Much has been written about the importance of candidate experience. But what is a good candidate experience? It comes down to only two things:
Communicate with candidates in a timely fashion
Treat each candidate as the unique human being they are, not as a stat in your pipeline
The most frustrating part of applying for a job is not hearing back from the employer. As many as 65% of candidates never hear from the employer after applying. An overwhelming majority of candidates get rejected during the hiring process and as many as 80% get declined immediately after submitting their resume. But turns out candidates would much rather know that they are not proceeding further than wait anxiously for news that never comes.
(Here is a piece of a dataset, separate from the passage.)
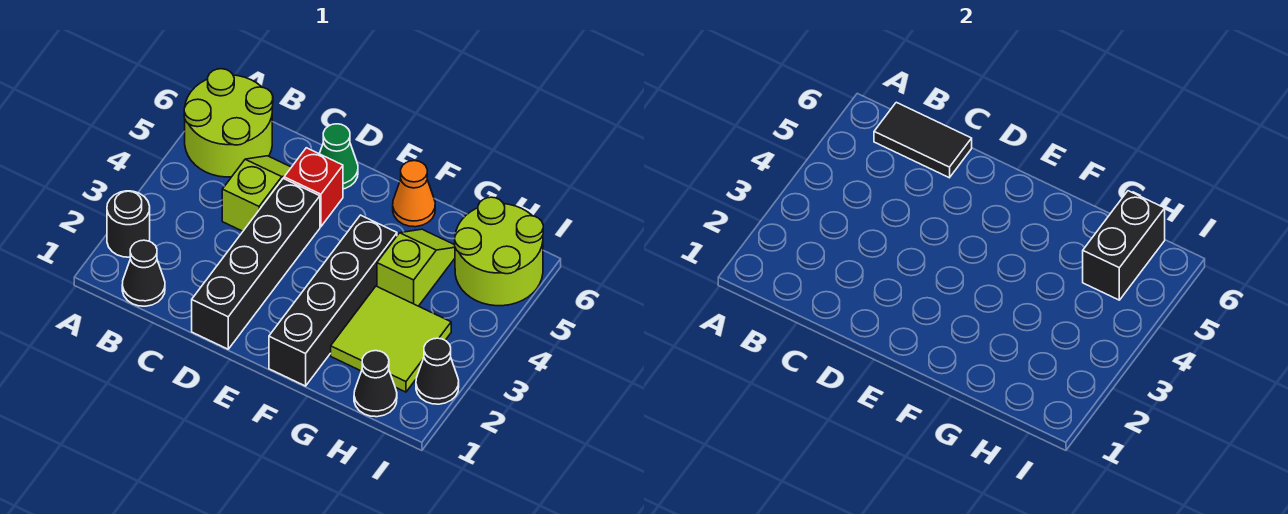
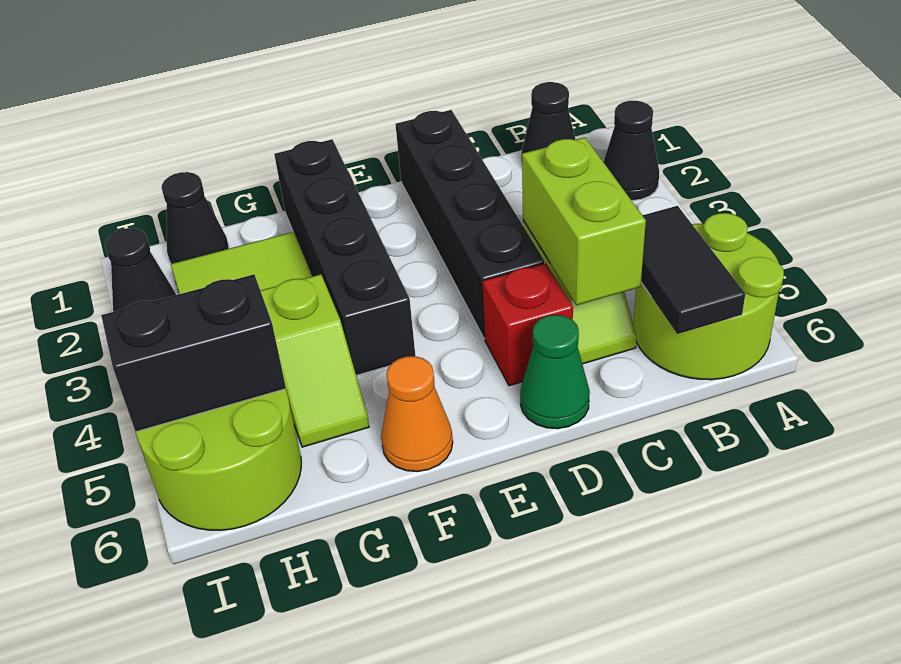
black 1x1 round brick [107,191,150,257] -> black 1x1 cone [604,101,659,200]
black 1x2 tile [874,102,972,178] -> black 1x2 tile turned to [641,206,745,334]
none -> lime 1x2 brick [522,137,646,305]
black 1x2 brick [1083,191,1165,300] -> black 1x2 brick turned to [101,275,286,432]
Sharing disappointing news with people is hard, but it can pay in spades for employers: candidates who are kept up to date on where they stand are 3.5 times more likely to re-apply for another job at the same company. Given that it costs US employers up to $4,000 to make a single hire, getting more new applications from rejected candidates can pay off.
The second pillar of candidate experience is treating people as the unique human beings they are. It starts with proactive outreach to passive candidates. All too often recruiters indiscriminately spam thousands of passive candidates with irrelevant jobs. Recruiting is a numbers game but smaller number of targeted outreaches with higher response rate can net higher number of candidates without burning the recruiting bridge to the company. Recruiters can improve the candidate experience by humanizing communication. Many candidates are on the receiving end of impersonal, bureaucratic-sounding and disingenuous messages such as “we will keep your information on file.” Imagine the amount of goodwill you can create if you wrote to the candidate “we don’t think you’re a fit for this role but would love to stay in touch and plan to consider you for other roles.”